>>>
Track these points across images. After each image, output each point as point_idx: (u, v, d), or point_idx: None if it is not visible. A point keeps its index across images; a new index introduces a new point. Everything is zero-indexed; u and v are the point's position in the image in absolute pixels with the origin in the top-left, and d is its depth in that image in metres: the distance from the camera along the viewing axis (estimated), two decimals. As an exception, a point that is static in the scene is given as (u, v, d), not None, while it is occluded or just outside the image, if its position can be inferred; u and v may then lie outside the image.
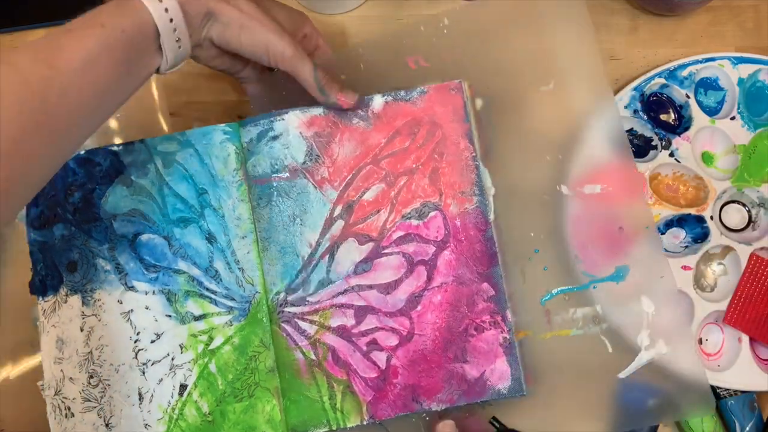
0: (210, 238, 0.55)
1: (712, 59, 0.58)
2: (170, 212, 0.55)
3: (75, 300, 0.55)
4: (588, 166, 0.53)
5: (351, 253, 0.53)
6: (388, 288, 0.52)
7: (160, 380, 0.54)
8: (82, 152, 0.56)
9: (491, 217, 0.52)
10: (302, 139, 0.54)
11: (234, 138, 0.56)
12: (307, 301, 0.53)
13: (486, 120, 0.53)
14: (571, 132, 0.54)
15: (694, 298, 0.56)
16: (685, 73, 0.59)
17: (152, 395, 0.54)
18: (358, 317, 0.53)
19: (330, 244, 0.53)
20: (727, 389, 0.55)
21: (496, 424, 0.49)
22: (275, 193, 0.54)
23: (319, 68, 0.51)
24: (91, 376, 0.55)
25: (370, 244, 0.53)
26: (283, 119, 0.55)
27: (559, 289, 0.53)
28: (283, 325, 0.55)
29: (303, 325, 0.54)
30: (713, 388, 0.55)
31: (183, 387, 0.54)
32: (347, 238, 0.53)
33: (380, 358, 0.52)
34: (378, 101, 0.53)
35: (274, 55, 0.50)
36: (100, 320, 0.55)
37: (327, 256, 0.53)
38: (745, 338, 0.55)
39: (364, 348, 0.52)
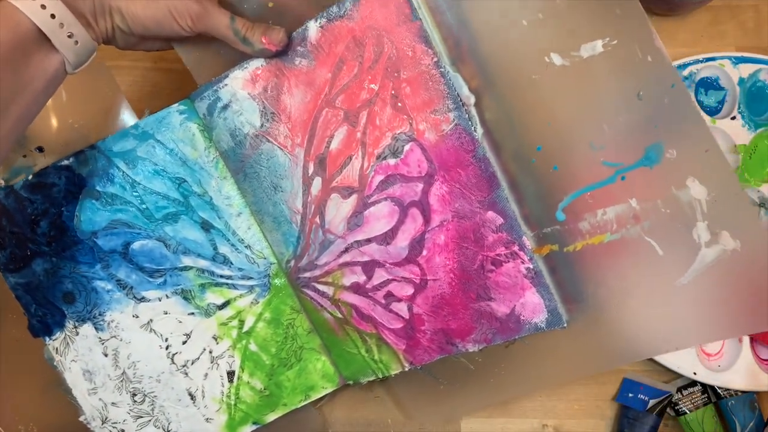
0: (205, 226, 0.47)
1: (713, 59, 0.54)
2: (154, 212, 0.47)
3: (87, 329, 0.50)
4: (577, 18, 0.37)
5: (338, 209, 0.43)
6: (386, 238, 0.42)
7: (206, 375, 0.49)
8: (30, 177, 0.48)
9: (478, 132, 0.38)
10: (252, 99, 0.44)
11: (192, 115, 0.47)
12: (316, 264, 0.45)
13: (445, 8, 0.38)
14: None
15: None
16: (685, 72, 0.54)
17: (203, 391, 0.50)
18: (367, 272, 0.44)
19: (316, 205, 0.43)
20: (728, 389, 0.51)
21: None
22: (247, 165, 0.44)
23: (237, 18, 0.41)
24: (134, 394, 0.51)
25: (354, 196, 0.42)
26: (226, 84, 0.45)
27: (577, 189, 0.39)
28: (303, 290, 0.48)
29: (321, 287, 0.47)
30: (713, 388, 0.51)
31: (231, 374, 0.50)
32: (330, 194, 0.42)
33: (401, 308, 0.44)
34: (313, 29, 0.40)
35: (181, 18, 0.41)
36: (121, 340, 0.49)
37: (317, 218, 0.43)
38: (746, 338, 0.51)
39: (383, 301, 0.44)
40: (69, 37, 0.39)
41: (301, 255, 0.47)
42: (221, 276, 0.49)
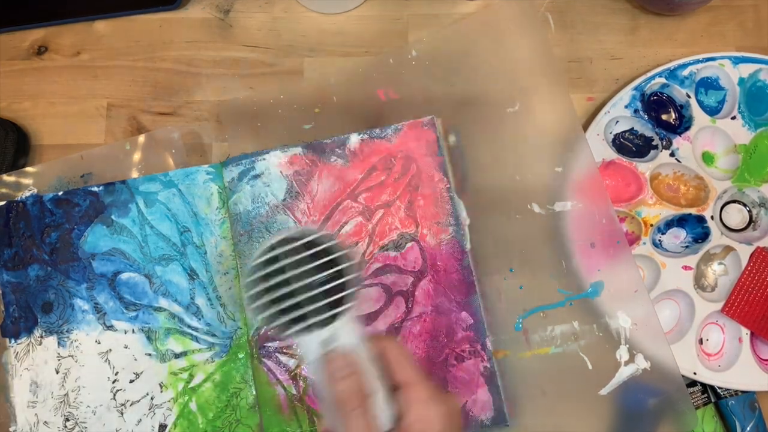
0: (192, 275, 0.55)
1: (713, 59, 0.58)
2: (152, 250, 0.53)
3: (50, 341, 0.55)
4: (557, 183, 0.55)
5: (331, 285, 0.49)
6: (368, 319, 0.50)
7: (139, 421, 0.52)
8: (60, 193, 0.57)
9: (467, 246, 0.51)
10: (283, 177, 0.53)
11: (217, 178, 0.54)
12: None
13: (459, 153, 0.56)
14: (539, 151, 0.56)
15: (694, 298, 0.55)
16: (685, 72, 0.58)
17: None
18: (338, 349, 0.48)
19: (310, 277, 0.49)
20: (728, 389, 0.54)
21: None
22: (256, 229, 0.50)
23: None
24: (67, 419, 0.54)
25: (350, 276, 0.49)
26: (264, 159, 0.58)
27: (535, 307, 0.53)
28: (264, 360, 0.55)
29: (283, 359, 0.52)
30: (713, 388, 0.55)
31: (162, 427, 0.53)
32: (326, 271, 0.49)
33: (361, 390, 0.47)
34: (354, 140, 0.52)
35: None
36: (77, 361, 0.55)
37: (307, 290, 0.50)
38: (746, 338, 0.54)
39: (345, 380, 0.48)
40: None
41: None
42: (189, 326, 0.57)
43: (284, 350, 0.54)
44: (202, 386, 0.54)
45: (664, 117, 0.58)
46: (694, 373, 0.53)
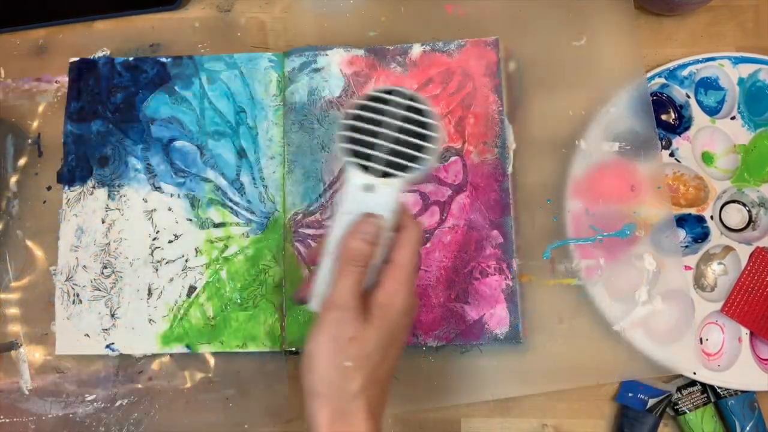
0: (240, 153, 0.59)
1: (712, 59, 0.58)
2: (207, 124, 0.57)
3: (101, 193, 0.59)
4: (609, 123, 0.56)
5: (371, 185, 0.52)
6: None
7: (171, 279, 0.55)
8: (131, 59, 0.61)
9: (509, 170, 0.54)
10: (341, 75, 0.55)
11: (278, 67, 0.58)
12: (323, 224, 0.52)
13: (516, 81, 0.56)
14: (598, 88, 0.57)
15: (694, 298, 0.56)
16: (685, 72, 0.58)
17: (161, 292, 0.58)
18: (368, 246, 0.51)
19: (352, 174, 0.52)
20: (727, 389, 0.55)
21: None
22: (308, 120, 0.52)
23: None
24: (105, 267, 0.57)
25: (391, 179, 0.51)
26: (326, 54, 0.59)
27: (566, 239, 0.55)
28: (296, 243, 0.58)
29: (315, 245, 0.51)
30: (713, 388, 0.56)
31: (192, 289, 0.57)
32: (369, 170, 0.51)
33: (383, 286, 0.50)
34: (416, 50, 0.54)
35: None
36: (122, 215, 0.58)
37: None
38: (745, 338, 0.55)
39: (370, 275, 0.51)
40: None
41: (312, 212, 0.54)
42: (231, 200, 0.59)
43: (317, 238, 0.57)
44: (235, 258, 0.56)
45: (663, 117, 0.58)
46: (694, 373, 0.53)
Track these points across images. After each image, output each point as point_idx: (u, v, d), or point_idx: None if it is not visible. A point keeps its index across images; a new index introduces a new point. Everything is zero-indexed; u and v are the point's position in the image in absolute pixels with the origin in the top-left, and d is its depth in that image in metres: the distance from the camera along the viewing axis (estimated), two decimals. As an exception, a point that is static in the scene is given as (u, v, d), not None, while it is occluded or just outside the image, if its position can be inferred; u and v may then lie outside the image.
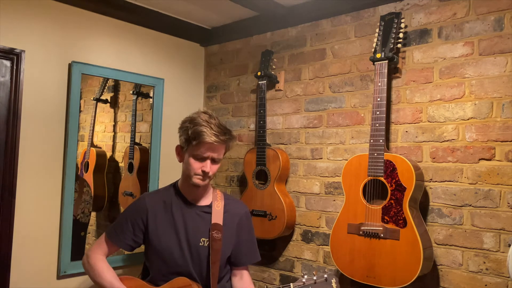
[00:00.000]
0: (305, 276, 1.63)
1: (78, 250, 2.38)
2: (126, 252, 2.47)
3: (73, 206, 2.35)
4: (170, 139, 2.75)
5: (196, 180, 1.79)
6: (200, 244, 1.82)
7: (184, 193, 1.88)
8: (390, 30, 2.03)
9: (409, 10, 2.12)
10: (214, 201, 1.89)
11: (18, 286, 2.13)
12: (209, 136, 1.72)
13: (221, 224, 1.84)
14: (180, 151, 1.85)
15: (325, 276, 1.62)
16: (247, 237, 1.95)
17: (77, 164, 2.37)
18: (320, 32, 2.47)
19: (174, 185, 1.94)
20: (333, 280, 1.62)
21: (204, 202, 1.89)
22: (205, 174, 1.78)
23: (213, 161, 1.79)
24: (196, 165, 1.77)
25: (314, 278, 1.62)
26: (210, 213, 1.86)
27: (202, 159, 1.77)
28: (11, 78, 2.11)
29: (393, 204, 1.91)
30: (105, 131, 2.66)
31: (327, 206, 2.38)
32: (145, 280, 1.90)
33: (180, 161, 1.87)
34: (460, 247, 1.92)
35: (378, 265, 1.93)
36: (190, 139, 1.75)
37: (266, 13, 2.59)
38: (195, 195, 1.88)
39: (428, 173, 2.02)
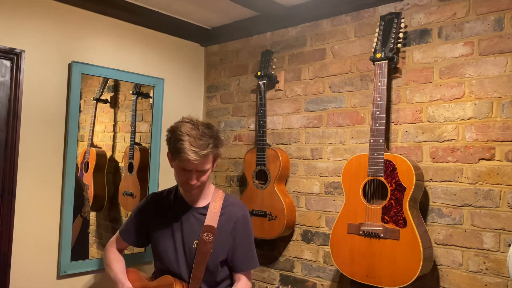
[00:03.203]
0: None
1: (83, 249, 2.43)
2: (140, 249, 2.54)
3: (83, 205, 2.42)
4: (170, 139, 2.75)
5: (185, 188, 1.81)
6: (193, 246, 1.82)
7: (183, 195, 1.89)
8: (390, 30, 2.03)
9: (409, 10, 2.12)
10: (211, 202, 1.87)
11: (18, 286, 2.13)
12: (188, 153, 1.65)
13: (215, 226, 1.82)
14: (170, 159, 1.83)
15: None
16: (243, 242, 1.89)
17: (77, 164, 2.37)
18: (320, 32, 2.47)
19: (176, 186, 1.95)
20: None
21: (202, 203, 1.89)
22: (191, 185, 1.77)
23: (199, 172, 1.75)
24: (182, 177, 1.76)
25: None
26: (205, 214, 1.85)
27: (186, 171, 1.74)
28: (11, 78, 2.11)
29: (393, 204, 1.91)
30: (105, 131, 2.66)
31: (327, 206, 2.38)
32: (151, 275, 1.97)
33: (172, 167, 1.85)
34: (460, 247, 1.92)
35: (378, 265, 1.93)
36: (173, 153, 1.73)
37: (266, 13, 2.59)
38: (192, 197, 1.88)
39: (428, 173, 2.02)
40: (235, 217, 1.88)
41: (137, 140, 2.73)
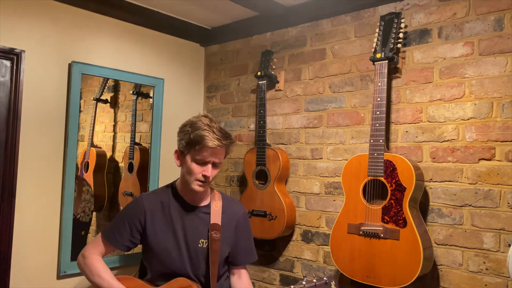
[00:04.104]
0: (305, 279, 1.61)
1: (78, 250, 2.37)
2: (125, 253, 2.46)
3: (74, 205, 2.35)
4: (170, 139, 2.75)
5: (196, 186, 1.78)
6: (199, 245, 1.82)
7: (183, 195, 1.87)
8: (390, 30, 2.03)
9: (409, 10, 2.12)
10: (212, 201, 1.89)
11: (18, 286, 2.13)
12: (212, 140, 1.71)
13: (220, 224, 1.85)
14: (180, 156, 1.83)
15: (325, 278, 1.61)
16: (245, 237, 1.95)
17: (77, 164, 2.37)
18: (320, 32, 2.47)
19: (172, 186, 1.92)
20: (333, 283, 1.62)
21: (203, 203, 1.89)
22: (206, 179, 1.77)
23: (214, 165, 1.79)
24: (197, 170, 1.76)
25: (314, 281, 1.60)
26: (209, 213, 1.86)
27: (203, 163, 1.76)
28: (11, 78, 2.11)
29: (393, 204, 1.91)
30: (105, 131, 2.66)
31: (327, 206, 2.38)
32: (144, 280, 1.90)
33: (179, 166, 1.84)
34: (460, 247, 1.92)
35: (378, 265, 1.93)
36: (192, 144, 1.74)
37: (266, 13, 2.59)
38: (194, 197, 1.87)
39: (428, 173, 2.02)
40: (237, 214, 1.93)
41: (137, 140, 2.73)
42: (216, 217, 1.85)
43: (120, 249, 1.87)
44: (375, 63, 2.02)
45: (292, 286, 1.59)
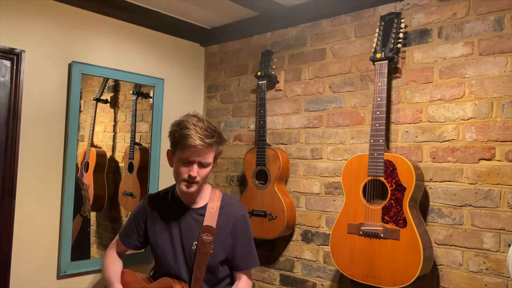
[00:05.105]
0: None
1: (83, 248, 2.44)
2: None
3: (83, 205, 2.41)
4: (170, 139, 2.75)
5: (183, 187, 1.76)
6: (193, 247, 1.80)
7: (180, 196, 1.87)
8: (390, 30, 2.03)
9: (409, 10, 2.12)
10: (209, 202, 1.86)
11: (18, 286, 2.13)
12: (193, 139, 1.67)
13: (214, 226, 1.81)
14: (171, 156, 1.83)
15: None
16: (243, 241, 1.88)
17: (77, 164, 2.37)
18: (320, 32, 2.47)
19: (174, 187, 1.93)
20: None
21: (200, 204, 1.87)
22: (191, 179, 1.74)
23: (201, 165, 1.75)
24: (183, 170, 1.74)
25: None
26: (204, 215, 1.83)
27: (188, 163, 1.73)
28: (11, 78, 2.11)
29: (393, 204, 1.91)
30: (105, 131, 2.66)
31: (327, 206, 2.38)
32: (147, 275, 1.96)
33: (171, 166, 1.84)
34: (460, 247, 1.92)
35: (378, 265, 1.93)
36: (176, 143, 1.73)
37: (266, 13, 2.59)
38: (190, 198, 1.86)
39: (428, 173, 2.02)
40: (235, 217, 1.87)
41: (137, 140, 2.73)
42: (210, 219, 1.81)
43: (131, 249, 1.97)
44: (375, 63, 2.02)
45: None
<<<
YOUR OBJECTIVE: No pictures should appear; only the lines from the first line of the records through the line with "2: (170, 212, 0.55)", both included, are to be restated word for word.

ANSWER TO THIS PROBLEM:
Track these points across images. After each image, output each point as point_idx: (u, v, d), or point_idx: None if it is not visible. A point keeps its index across images; a new index introduces a new point. Everything is zero-indexed; u and v are the point's position in the image in absolute pixels with the origin in the top-left, and d is its depth in that image in metres: the distance from the camera along the viewing axis (estimated), two decimals. As an exception, a point that is static in the scene is given as (u, v, d), not None, while it is occluded or just outside the image, if its position can be inferred; u and v may then lie outside the image.
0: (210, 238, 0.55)
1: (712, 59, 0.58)
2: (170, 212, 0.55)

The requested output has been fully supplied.